[start]

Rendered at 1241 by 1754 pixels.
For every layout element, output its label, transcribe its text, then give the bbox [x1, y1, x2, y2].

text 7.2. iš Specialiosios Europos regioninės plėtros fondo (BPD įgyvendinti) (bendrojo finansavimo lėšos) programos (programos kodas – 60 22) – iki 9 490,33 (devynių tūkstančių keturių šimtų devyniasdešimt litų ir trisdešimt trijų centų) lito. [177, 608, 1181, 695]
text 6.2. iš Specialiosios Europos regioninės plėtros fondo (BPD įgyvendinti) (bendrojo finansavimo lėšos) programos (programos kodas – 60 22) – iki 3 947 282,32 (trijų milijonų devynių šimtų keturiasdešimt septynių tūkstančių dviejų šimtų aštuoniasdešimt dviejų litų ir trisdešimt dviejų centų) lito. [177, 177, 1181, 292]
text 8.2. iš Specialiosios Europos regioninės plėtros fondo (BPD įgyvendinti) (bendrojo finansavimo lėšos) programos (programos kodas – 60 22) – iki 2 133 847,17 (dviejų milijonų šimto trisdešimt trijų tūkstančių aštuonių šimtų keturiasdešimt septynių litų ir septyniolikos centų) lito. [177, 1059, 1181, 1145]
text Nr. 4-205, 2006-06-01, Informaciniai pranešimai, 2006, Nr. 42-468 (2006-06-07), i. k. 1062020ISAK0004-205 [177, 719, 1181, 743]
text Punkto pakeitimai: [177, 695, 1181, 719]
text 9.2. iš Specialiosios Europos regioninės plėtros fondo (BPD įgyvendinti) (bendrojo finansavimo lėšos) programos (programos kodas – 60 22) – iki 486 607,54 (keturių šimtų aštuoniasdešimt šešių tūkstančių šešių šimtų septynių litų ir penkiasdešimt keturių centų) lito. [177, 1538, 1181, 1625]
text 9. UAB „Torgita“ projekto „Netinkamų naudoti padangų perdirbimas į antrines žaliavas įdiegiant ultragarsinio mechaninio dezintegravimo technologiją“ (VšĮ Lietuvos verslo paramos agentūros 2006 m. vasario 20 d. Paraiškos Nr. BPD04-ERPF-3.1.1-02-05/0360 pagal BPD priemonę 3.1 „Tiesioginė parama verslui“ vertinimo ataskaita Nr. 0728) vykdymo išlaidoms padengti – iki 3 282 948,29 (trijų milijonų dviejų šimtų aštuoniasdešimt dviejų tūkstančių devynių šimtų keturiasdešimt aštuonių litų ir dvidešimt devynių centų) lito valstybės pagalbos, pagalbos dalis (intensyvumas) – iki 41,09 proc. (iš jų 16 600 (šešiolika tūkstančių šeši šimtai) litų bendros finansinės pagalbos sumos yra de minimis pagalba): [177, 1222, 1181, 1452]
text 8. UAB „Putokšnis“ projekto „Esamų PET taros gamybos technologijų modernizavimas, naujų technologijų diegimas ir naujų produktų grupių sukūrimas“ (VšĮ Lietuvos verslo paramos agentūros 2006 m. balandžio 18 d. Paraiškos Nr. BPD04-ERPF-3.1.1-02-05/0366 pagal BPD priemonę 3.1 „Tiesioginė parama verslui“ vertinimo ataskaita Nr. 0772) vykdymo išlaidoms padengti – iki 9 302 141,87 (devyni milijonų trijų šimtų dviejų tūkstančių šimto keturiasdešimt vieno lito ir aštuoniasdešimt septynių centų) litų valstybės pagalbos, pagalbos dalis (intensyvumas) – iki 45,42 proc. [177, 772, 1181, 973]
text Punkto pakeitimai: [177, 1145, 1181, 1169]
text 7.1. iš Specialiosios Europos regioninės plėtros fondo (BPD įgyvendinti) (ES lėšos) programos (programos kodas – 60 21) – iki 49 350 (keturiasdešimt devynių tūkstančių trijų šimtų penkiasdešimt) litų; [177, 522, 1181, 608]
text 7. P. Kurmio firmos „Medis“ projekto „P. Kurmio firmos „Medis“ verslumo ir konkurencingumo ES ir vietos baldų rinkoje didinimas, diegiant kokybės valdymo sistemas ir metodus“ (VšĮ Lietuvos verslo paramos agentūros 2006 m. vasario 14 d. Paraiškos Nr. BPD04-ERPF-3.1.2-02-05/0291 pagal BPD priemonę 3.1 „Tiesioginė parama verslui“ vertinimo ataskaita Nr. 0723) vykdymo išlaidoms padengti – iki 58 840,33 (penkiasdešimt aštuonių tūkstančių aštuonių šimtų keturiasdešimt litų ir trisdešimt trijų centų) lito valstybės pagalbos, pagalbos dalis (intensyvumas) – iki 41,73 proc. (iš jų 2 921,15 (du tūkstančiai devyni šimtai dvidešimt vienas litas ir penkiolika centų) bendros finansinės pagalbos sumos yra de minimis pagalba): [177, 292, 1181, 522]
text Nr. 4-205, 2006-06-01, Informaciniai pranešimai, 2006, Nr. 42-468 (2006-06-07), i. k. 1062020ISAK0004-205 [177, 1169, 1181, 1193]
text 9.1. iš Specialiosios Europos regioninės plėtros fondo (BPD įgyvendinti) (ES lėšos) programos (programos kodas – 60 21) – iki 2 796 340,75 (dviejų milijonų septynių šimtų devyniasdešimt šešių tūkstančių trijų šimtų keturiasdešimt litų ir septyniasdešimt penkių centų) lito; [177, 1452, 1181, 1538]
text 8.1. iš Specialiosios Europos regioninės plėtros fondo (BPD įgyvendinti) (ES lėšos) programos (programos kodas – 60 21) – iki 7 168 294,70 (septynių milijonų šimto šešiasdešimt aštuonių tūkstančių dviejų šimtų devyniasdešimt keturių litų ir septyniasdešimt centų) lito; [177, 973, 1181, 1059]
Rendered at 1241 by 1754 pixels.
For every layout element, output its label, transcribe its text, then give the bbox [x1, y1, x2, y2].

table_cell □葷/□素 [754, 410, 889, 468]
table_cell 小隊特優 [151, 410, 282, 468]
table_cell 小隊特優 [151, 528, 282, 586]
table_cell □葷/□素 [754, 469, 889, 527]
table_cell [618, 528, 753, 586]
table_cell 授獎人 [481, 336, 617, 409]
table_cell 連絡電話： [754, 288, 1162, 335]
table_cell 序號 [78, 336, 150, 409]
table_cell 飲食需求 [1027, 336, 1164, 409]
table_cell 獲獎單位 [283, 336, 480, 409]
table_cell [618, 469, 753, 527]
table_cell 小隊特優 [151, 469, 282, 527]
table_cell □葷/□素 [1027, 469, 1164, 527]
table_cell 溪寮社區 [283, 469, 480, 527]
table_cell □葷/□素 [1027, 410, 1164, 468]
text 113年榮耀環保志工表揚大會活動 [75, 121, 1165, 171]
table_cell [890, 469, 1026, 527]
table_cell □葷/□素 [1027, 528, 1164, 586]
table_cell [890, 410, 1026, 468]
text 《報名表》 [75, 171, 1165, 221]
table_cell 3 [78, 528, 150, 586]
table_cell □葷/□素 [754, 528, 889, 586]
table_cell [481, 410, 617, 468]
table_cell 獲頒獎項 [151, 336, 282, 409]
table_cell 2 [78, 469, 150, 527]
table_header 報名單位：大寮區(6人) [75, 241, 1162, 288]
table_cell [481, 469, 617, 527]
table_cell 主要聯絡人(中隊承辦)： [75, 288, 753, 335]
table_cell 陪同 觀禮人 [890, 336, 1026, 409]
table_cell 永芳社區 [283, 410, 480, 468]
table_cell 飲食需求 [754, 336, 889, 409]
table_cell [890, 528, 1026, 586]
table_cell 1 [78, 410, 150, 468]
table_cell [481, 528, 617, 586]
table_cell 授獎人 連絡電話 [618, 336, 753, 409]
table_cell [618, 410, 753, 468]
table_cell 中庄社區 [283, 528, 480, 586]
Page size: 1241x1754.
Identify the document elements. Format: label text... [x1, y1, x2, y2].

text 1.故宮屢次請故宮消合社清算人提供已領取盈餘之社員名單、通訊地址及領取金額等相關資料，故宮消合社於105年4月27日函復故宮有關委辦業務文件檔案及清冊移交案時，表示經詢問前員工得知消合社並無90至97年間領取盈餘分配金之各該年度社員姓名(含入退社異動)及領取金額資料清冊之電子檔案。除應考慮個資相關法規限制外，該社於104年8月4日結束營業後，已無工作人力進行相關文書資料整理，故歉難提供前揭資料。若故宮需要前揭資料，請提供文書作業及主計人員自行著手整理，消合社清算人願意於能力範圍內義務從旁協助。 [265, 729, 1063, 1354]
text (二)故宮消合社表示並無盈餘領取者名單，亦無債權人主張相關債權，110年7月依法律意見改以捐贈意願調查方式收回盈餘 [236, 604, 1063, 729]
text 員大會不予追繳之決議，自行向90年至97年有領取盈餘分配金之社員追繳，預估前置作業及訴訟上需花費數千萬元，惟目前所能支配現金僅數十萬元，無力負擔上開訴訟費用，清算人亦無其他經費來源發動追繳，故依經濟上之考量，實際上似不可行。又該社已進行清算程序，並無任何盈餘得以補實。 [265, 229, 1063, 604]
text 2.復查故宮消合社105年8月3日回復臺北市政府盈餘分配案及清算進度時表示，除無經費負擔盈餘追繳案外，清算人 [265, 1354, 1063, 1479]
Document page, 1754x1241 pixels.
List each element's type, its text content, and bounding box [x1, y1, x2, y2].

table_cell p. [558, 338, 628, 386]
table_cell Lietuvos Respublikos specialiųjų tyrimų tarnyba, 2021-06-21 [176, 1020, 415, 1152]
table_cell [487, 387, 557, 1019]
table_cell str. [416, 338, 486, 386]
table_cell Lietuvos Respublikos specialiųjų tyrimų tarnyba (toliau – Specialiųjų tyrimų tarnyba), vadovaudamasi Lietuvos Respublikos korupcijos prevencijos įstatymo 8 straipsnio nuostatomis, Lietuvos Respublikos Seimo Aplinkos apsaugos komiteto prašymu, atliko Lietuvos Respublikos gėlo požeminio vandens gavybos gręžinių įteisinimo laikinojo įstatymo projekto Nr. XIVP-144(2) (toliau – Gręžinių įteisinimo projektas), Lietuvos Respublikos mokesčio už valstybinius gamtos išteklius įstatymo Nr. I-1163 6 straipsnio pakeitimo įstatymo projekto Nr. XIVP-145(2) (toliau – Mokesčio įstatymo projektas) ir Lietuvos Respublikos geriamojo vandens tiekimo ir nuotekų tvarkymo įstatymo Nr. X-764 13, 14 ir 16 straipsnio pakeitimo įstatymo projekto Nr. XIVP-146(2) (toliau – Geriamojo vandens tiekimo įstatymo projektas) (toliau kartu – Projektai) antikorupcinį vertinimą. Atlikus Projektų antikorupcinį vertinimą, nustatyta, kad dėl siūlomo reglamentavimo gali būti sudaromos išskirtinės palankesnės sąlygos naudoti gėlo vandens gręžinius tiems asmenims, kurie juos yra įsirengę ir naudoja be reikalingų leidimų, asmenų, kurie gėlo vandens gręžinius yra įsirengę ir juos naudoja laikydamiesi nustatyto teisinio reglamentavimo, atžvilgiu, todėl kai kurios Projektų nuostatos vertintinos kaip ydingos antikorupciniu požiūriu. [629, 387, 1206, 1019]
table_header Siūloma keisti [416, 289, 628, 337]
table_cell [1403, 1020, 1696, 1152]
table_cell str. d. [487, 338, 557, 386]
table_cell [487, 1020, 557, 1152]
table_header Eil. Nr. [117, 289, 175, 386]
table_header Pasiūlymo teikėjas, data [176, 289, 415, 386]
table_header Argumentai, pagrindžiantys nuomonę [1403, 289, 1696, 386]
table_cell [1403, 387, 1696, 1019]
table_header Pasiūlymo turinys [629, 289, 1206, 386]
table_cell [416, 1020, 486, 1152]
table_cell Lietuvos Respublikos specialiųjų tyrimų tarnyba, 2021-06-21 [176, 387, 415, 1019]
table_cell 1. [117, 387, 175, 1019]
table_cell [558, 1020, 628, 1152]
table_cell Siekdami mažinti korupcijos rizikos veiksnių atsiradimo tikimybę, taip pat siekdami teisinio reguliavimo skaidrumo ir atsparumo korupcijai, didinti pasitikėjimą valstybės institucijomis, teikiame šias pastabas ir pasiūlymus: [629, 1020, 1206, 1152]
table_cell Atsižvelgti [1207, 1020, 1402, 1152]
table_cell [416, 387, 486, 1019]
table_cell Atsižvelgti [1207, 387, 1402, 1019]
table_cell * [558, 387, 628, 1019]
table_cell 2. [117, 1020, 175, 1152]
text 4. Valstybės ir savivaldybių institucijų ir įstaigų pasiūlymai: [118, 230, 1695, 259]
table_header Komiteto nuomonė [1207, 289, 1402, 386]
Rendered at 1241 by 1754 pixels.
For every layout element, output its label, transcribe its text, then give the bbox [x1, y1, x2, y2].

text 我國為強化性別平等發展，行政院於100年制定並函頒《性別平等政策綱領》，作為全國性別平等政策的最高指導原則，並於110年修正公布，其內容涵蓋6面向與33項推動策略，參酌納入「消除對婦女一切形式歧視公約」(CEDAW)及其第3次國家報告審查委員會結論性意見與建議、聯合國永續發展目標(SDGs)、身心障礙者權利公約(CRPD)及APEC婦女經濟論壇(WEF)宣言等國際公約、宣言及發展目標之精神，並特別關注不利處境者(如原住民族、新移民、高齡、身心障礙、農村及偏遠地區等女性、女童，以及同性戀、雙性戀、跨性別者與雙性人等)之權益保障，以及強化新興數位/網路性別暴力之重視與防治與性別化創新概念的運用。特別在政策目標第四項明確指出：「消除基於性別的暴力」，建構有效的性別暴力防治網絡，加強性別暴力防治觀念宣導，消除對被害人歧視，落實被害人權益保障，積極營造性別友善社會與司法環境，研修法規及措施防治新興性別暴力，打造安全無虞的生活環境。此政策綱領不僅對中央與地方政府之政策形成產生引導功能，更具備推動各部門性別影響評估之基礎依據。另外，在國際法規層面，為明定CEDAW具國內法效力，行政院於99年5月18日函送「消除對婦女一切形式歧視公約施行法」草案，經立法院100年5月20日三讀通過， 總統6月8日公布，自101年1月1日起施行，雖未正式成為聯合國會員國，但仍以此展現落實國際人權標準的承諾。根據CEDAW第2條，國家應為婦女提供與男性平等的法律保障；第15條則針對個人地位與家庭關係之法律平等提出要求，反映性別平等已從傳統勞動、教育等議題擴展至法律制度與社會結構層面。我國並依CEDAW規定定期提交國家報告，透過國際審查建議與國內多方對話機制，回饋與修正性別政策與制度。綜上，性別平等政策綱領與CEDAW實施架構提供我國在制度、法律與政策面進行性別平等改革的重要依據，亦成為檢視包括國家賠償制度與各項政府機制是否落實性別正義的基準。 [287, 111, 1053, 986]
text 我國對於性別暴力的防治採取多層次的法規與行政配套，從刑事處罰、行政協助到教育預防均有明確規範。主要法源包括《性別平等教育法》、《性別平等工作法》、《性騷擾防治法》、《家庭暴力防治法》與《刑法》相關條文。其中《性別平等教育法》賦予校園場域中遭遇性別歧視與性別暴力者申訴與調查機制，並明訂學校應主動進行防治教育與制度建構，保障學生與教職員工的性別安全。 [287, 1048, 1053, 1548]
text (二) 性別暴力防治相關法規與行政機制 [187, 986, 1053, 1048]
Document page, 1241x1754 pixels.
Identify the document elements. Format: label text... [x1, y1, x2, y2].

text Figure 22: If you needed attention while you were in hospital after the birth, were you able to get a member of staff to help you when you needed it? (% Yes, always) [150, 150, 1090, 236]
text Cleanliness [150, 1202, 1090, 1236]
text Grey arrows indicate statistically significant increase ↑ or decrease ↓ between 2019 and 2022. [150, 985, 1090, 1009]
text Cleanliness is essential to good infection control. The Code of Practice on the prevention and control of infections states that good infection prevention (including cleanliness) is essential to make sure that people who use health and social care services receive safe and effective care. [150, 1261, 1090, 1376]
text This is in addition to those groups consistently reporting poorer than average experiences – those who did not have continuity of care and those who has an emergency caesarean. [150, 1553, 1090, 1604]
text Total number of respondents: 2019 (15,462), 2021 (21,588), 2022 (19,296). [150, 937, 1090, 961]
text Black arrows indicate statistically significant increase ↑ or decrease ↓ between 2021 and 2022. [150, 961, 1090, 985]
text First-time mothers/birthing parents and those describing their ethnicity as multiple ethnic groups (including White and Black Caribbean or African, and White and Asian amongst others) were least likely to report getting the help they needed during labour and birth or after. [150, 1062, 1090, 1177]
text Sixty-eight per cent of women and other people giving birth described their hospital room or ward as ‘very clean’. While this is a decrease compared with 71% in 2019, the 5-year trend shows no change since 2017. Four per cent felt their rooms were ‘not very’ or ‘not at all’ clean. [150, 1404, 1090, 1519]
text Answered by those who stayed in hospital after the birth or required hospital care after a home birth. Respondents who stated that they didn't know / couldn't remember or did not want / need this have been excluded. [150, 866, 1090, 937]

[end]

From the records, extract the lines starting with the line that contains "729, 1063, 1354]" and going on through the line that contains "List each element's". Include both of those lines and reproduce every line character for character.

▶ _Answer to the task_:
text 1.故宮屢次請故宮消合社清算人提供已領取盈餘之社員名單、通訊地址及領取金額等相關資料，故宮消合社於105年4月27日函復故宮有關委辦業務文件檔案及清冊移交案時，表示經詢問前員工得知消合社並無90至97年間領取盈餘分配金之各該年度社員姓名(含入退社異動)及領取金額資料清冊之電子檔案。除應考慮個資相關法規限制外，該社於104年8月4日結束營業後，已無工作人力進行相關文書資料整理，故歉難提供前揭資料。若故宮需要前揭資料，請提供文書作業及主計人員自行著手整理，消合社清算人願意於能力範圍內義務從旁協助。 [265, 729, 1063, 1354]
text (二)故宮消合社表示並無盈餘領取者名單，亦無債權人主張相關債權，110年7月依法律意見改以捐贈意願調查方式收回盈餘 [236, 604, 1063, 729]
text 員大會不予追繳之決議，自行向90年至97年有領取盈餘分配金之社員追繳，預估前置作業及訴訟上需花費數千萬元，惟目前所能支配現金僅數十萬元，無力負擔上開訴訟費用，清算人亦無其他經費來源發動追繳，故依經濟上之考量，實際上似不可行。又該社已進行清算程序，並無任何盈餘得以補實。 [265, 229, 1063, 604]
text 2.復查故宮消合社105年8月3日回復臺北市政府盈餘分配案及清算進度時表示，除無經費負擔盈餘追繳案外，清算人 [265, 1354, 1063, 1479]
Document page, 1754x1241 pixels.
List each element's type, its text content, and bounding box [x1, y1, x2, y2].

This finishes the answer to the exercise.